# (Another) bike fit question



## NickTB (4 Jul 2020)

Hi all.

I have a question regarding my bike and the fit. I bought a used Cannondale CAADX about 6 weeks ago, and with one thing and another I’ve only last week started putting decent miles on it. I’m finding when out I’m fine and the bike feels really comfortable up to the 12-15 mile mark. After that I’m getting shoulder, elbow, lower back and hamstring pain but only on the left side of my body. The right feels fine. I’ve bought new shoes and Im not 100% sure the cleats are correct as I’ve also noticed I’m scrunching my toes on my left foot when pedalling. Anything obvious I could be missing?

Thanks in advance
Nick


----------



## bikingdad90 (4 Jul 2020)

Saddle tilted down slightly so your putting your weight on your hands instead of bottom?


----------



## Sharky (4 Jul 2020)

Do you still have your old bike/shoes?
Do a few rides on the old ones and see if the aches & pains get better.
Then new shoes on old bike etc

Care fully measure the relative contact points on both bikes.

Good luck


----------



## Slick (4 Jul 2020)

NickTB said:


> Hi all.
> 
> I have a question regarding my bike and the fit. I bought a used Cannondale CAADX about 6 weeks ago, and with one thing and another I’ve only last week started putting decent miles on it.
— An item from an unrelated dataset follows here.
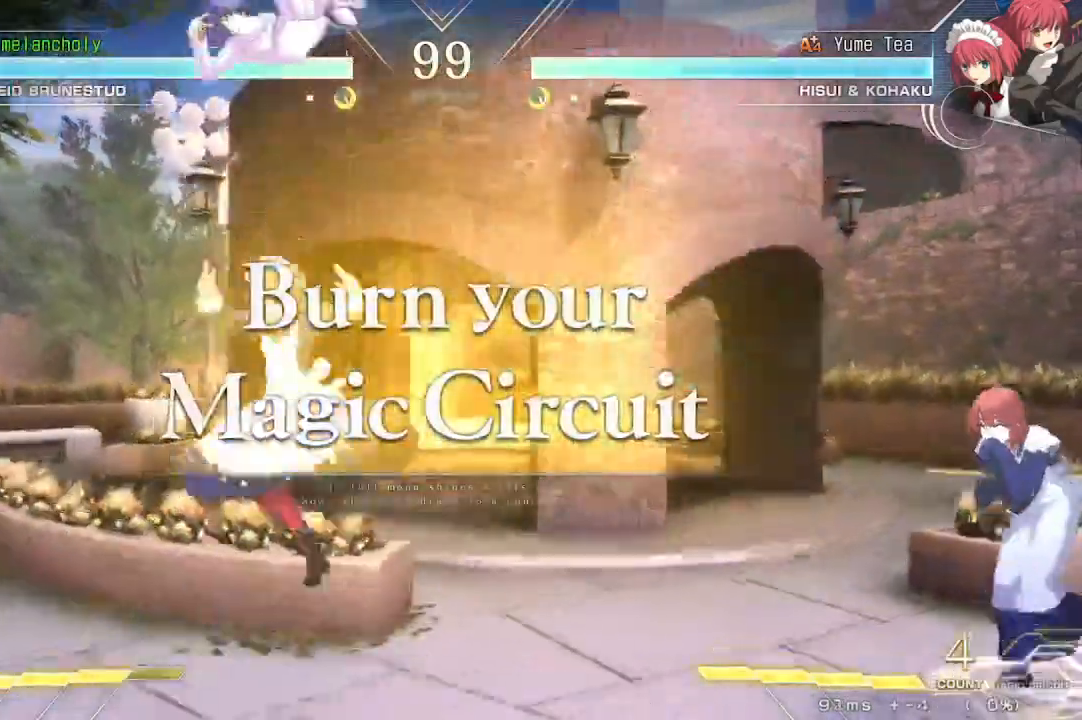
{"buttons": ["DPAD_UP"], "events": [[233, "DPAD_LEFT", "up"], [400, "DPAD_DOWN", "down"], [450, "DPAD_DOWN", "up"], [450, "DPAD_UP", "down"]]}
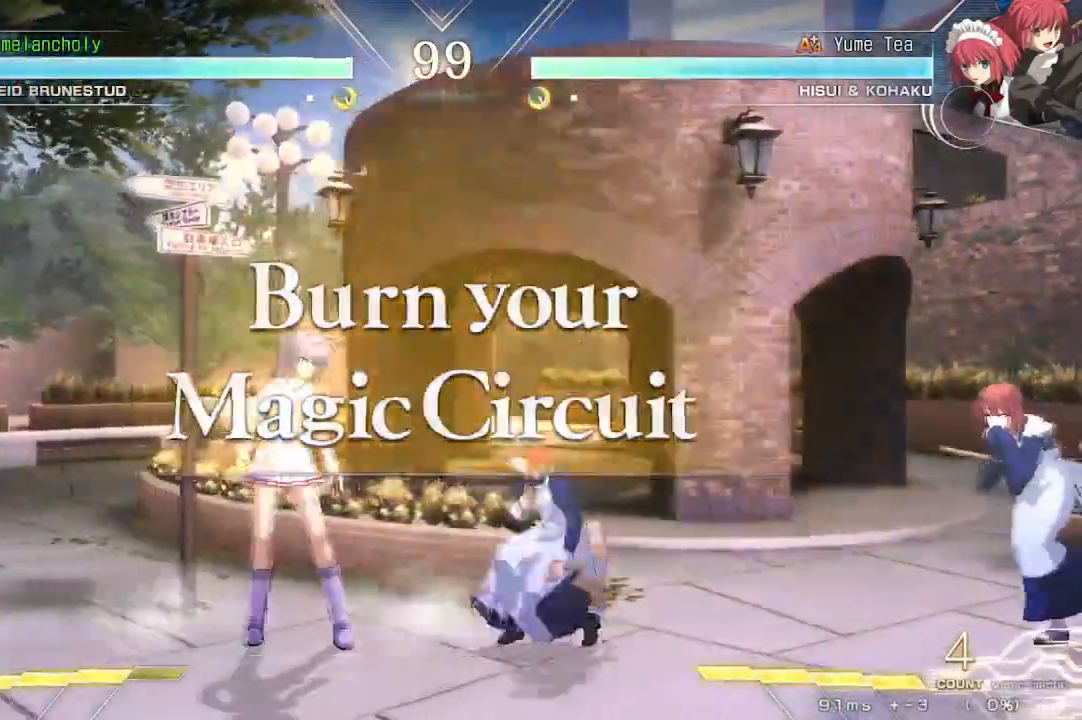
{"buttons": [], "events": [[100, "DPAD_UP", "up"]]}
I’m finding when out I’m fine and the bike feels really comfortable up to the 12-15 mile mark. After that I’m getting shoulder, elbow, lower back and hamstring pain but only on the left side of my body. The right feels fine. I’ve bought new shoes and Im not 100% sure the cleats are correct as I’ve also noticed I’m scrunching my toes on my left foot when pedalling. Anything obvious I could be missing?
> 
> ...


The shoes could be an issue as I've now found I need insoles for my shoes and cleat position is really important to me as my feet turn in slightly when hanging free and it takes a bit of messing around to match that on the cleats.


----------



## NickTB (4 Jul 2020)

Just looked at the cleats and they're really worn down. Ordered some more and will attempt a new fit when they arrive tonight


----------



## vickster (4 Jul 2020)

Also get into the habit of stretching back, hamstrings, calves, hip flexors, neck shoulders daily if possible 👍


----------



## T.M.H.N.E.T (4 Jul 2020)

Side on pics of you on bike please. One with the pedal at 3pm and one with the pedal at 6pm, hands on hoods.

Toes clawing inside shoes is usually down to the foot sliding around in the shoe and/or cleat position too far forward. Do this frequently enough you will actually see the wear on the insoles as your toes constantly try to grab and stabilise the whole foot.


----------